Re-order on unbind path AFAIR yes, and pmu->closed check in either 
i915_pmu_event_stop or early return from i915_pmu_disable (I was going 
for symmetry with start, but perhaps it looks clumsy, not sure) yes. 
Those two should have a fixes tag as well. Null engine checks I still do 
not support. It adds a production build debug string for something which 
is supposed to be impossible and a programming error, and makes the code 
a bit uglier with the extra indentation.

Regards,

Tvrtko

> 
> Thanks,
> Stuart
> 
>>
>> Thanks,
>> Umesh
>>
>>> Enable count handling in i915_pmu_disable should not matter since
>>> the i915_pmu_unregister would have already been executed by this
>>> point so all we need to ensure is that pmu->closed is not use after
>>> free. And since open event hold the DRM device reference I think
>>> that is fine.
>>>
>>> Regards,
>>>
>>> Tvrtko
>>>
>>>> Umesh
>>>>
>>>>
>>>>> We also need to try a stress test with two threads:
>>>>>
>>>>>      Thread A        Thread B
>>>>>      -----------        -----------
>>>>>      loop:            loop:
>>>>>        open pmu event      rmmod
>>>>>        close pmu event      insmod
>>>>>
>>>>> To see if it can hit a problem with drm_dev_get from
>>>>> i915_pmu_event_init being called at a bad moment relative to
>>>>> module unload. Maybe I am confused but that seems a
>>>>> possibility
>>>>> and a serious problem currently.
>>>>>
>>>>> Regards,
>>>>>
>>>>> Tvrtko

━━━━

> Assigned task 1
Count the lines in the entries that contain the word "naar", and reply with only that number.

> Records supplied

━━━━

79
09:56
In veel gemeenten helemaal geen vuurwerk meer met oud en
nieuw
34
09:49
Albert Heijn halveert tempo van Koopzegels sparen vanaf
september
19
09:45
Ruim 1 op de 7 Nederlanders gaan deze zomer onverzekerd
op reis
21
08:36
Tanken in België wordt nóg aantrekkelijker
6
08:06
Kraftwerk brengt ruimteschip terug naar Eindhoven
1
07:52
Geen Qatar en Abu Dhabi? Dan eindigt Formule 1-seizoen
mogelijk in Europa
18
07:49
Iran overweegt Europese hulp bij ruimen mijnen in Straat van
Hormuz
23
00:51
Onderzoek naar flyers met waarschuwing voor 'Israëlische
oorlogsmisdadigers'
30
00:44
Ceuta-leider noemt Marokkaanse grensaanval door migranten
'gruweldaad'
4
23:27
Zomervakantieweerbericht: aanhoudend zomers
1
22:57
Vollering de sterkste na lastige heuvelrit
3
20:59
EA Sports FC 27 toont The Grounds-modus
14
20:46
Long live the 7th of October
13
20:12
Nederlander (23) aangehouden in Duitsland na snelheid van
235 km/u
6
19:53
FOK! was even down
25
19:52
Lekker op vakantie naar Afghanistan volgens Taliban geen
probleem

━━━━

> Assigned task 2
From the i915 PMU thread, reproduce everything from "Those two should" down to "the extra indentation.", word for word.

> Your solution 1
3

> Your solution 2
Those two should have a fixes tag as well. Null engine checks I still do 
not support. It adds a production build debug string for something which 
is supposed to be impossible and a programming error, and makes the code 
a bit uglier with the extra indentation.